Input data:
Segment Open
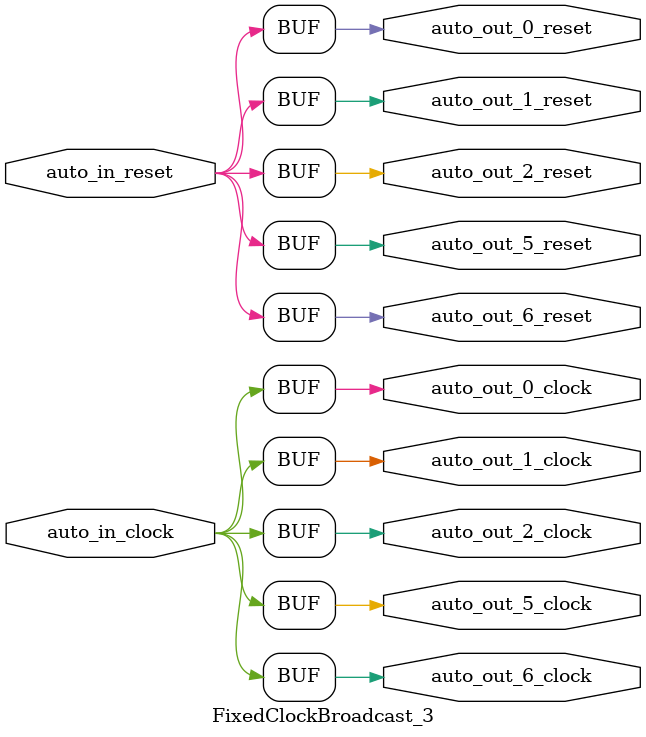
<source format=sv>
`ifndef RANDOMIZE
  `ifdef RANDOMIZE_MEM_INIT
    `define RANDOMIZE
  `endif // RANDOMIZE_MEM_INIT
`endif // not def RANDOMIZE
`ifndef RANDOMIZE
  `ifdef RANDOMIZE_REG_INIT
    `define RANDOMIZE
  `endif // RANDOMIZE_REG_INIT
`endif // not def RANDOMIZE

`ifndef RANDOM
  `define RANDOM $random
`endif // not def RANDOM

// Users can define INIT_RANDOM as general code that gets injected into the
// initializer block for modules with registers.
`ifndef INIT_RANDOM
  `define INIT_RANDOM
`endif // not def INIT_RANDOM

// If using random initialization, you can also define RANDOMIZE_DELAY to
// customize the delay used, otherwise 0.002 is used.
`ifndef RANDOMIZE_DELAY
  `define RANDOMIZE_DELAY 0.002
`endif // not def RANDOMIZE_DELAY

// Define INIT_RANDOM_PROLOG_ for use in our modules below.
`ifndef INIT_RANDOM_PROLOG_
  `ifdef RANDOMIZE
    `ifdef VERILATOR
      `define INIT_RANDOM_PROLOG_ `INIT_RANDOM
    `else  // VERILATOR
      `define INIT_RANDOM_PROLOG_ `INIT_RANDOM #`RANDOMIZE_DELAY begin end
    `endif // VERILATOR
  `else  // RANDOMIZE
    `define INIT_RANDOM_PROLOG_
  `endif // RANDOMIZE
`endif // not def INIT_RANDOM_PROLOG_

// Include register initializers in init blocks unless synthesis is set
`ifndef SYNTHESIS
  `ifndef ENABLE_INITIAL_REG_
    `define ENABLE_INITIAL_REG_
  `endif // not def ENABLE_INITIAL_REG_
`endif // not def SYNTHESIS

// Include rmemory initializers in init blocks unless synthesis is set
`ifndef SYNTHESIS
  `ifndef ENABLE_INITIAL_MEM_
    `define ENABLE_INITIAL_MEM_
  `endif // not def ENABLE_INITIAL_MEM_
`endif // not def SYNTHESIS

// Standard header to adapt well known macros for prints and assertions.

// Users can define 'PRINTF_COND' to add an extra gate to prints.
`ifndef PRINTF_COND_
  `ifdef PRINTF_COND
    `define PRINTF_COND_ (`PRINTF_COND)
  `else  // PRINTF_COND
    `define PRINTF_COND_ 1
  `endif // PRINTF_COND
`endif // not def PRINTF_COND_

// Users can define 'ASSERT_VERBOSE_COND' to add an extra gate to assert error printing.
`ifndef ASSERT_VERBOSE_COND_
  `ifdef ASSERT_VERBOSE_COND
    `define ASSERT_VERBOSE_COND_ (`ASSERT_VERBOSE_COND)
  `else  // ASSERT_VERBOSE_COND
    `define ASSERT_VERBOSE_COND_ 1
  `endif // ASSERT_VERBOSE_COND
`endif // not def ASSERT_VERBOSE_COND_

// Users can define 'STOP_COND' to add an extra gate to stop conditions.
`ifndef STOP_COND_
  `ifdef STOP_COND
    `define STOP_COND_ (`STOP_COND)
  `else  // STOP_COND
    `define STOP_COND_ 1
  `endif // STOP_COND
`endif // not def STOP_COND_

module FixedClockBroadcast_3(
  input  auto_in_clock,	// @[generators/rocket-chip/src/main/scala/diplomacy/LazyModule.scala:367:18]
         auto_in_reset,	// @[generators/rocket-chip/src/main/scala/diplomacy/LazyModule.scala:367:18]
  output auto_out_6_clock,	// @[generators/rocket-chip/src/main/scala/diplomacy/LazyModule.scala:367:18]
         auto_out_6_reset,	// @[generators/rocket-chip/src/main/scala/diplomacy/LazyModule.scala:367:18]
         auto_out_5_clock,	// @[generators/rocket-chip/src/main/scala/diplomacy/LazyModule.scala:367:18]
         auto_out_5_reset,	// @[generators/rocket-chip/src/main/scala/diplomacy/LazyModule.scala:367:18]
         auto_out_2_clock,	// @[generators/rocket-chip/src/main/scala/diplomacy/LazyModule.scala:367:18]
         auto_out_2_reset,	// @[generators/rocket-chip/src/main/scala/diplomacy/LazyModule.scala:367:18]
         auto_out_1_clock,	// @[generators/rocket-chip/src/main/scala/diplomacy/LazyModule.scala:367:18]
         auto_out_1_reset,	// @[generators/rocket-chip/src/main/scala/diplomacy/LazyModule.scala:367:18]
         auto_out_0_clock,	// @[generators/rocket-chip/src/main/scala/diplomacy/LazyModule.scala:367:18]
         auto_out_0_reset	// @[generators/rocket-chip/src/main/scala/diplomacy/LazyModule.scala:367:18]
);

  assign auto_out_6_clock = auto_in_clock;
  assign auto_out_6_reset = auto_in_reset;
  assign auto_out_5_clock = auto_in_clock;
  assign auto_out_5_reset = auto_in_reset;
  assign auto_out_2_clock = auto_in_clock;
  assign auto_out_2_reset = auto_in_reset;
  assign auto_out_1_clock = auto_in_clock;
  assign auto_out_1_reset = auto_in_reset;
  assign auto_out_0_clock = auto_in_clock;
  assign auto_out_0_reset = auto_in_reset;
endmodule


</source>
Segment Closed
Assignment:
No image belongs in the copy. Transcribe the full listing verbatim.

The completed task:
<source format=sv>
`ifndef RANDOMIZE
  `ifdef RANDOMIZE_MEM_INIT
    `define RANDOMIZE
  `endif // RANDOMIZE_MEM_INIT
`endif // not def RANDOMIZE
`ifndef RANDOMIZE
  `ifdef RANDOMIZE_REG_INIT
    `define RANDOMIZE
  `endif // RANDOMIZE_REG_INIT
`endif // not def RANDOMIZE

`ifndef RANDOM
  `define RANDOM $random
`endif // not def RANDOM

// Users can define INIT_RANDOM as general code that gets injected into the
// initializer block for modules with registers.
`ifndef INIT_RANDOM
  `define INIT_RANDOM
`endif // not def INIT_RANDOM

// If using random initialization, you can also define RANDOMIZE_DELAY to
// customize the delay used, otherwise 0.002 is used.
`ifndef RANDOMIZE_DELAY
  `define RANDOMIZE_DELAY 0.002
`endif // not def RANDOMIZE_DELAY

// Define INIT_RANDOM_PROLOG_ for use in our modules below.
`ifndef INIT_RANDOM_PROLOG_
  `ifdef RANDOMIZE
    `ifdef VERILATOR
      `define INIT_RANDOM_PROLOG_ `INIT_RANDOM
    `else  // VERILATOR
      `define INIT_RANDOM_PROLOG_ `INIT_RANDOM #`RANDOMIZE_DELAY begin end
    `endif // VERILATOR
  `else  // RANDOMIZE
    `define INIT_RANDOM_PROLOG_
  `endif // RANDOMIZE
`endif // not def INIT_RANDOM_PROLOG_

// Include register initializers in init blocks unless synthesis is set
`ifndef SYNTHESIS
  `ifndef ENABLE_INITIAL_REG_
    `define ENABLE_INITIAL_REG_
  `endif // not def ENABLE_INITIAL_REG_
`endif // not def SYNTHESIS

// Include rmemory initializers in init blocks unless synthesis is set
`ifndef SYNTHESIS
  `ifndef ENABLE_INITIAL_MEM_
    `define ENABLE_INITIAL_MEM_
  `endif // not def ENABLE_INITIAL_MEM_
`endif // not def SYNTHESIS

// Standard header to adapt well known macros for prints and assertions.

// Users can define 'PRINTF_COND' to add an extra gate to prints.
`ifndef PRINTF_COND_
  `ifdef PRINTF_COND
    `define PRINTF_COND_ (`PRINTF_COND)
  `else  // PRINTF_COND
    `define PRINTF_COND_ 1
  `endif // PRINTF_COND
`endif // not def PRINTF_COND_

// Users can define 'ASSERT_VERBOSE_COND' to add an extra gate to assert error printing.
`ifndef ASSERT_VERBOSE_COND_
  `ifdef ASSERT_VERBOSE_COND
    `define ASSERT_VERBOSE_COND_ (`ASSERT_VERBOSE_COND)
  `else  // ASSERT_VERBOSE_COND
    `define ASSERT_VERBOSE_COND_ 1
  `endif // ASSERT_VERBOSE_COND
`endif // not def ASSERT_VERBOSE_COND_

// Users can define 'STOP_COND' to add an extra gate to stop conditions.
`ifndef STOP_COND_
  `ifdef STOP_COND
    `define STOP_COND_ (`STOP_COND)
  `else  // STOP_COND
    `define STOP_COND_ 1
  `endif // STOP_COND
`endif // not def STOP_COND_

module FixedClockBroadcast_3(
  input  auto_in_clock,	// @[generators/rocket-chip/src/main/scala/diplomacy/LazyModule.scala:367:18]
         auto_in_reset,	// @[generators/rocket-chip/src/main/scala/diplomacy/LazyModule.scala:367:18]
  output auto_out_6_clock,	// @[generators/rocket-chip/src/main/scala/diplomacy/LazyModule.scala:367:18]
         auto_out_6_reset,	// @[generators/rocket-chip/src/main/scala/diplomacy/LazyModule.scala:367:18]
         auto_out_5_clock,	// @[generators/rocket-chip/src/main/scala/diplomacy/LazyModule.scala:367:18]
         auto_out_5_reset,	// @[generators/rocket-chip/src/main/scala/diplomacy/LazyModule.scala:367:18]
         auto_out_2_clock,	// @[generators/rocket-chip/src/main/scala/diplomacy/LazyModule.scala:367:18]
         auto_out_2_reset,	// @[generators/rocket-chip/src/main/scala/diplomacy/LazyModule.scala:367:18]
         auto_out_1_clock,	// @[generators/rocket-chip/src/main/scala/diplomacy/LazyModule.scala:367:18]
         auto_out_1_reset,	// @[generators/rocket-chip/src/main/scala/diplomacy/LazyModule.scala:367:18]
         auto_out_0_clock,	// @[generators/rocket-chip/src/main/scala/diplomacy/LazyModule.scala:367:18]
         auto_out_0_reset	// @[generators/rocket-chip/src/main/scala/diplomacy/LazyModule.scala:367:18]
);

  assign auto_out_6_clock = auto_in_clock;
  assign auto_out_6_reset = auto_in_reset;
  assign auto_out_5_clock = auto_in_clock;
  assign auto_out_5_reset = auto_in_reset;
  assign auto_out_2_clock = auto_in_clock;
  assign auto_out_2_reset = auto_in_reset;
  assign auto_out_1_clock = auto_in_clock;
  assign auto_out_1_reset = auto_in_reset;
  assign auto_out_0_clock = auto_in_clock;
  assign auto_out_0_reset = auto_in_reset;
endmodule


</source>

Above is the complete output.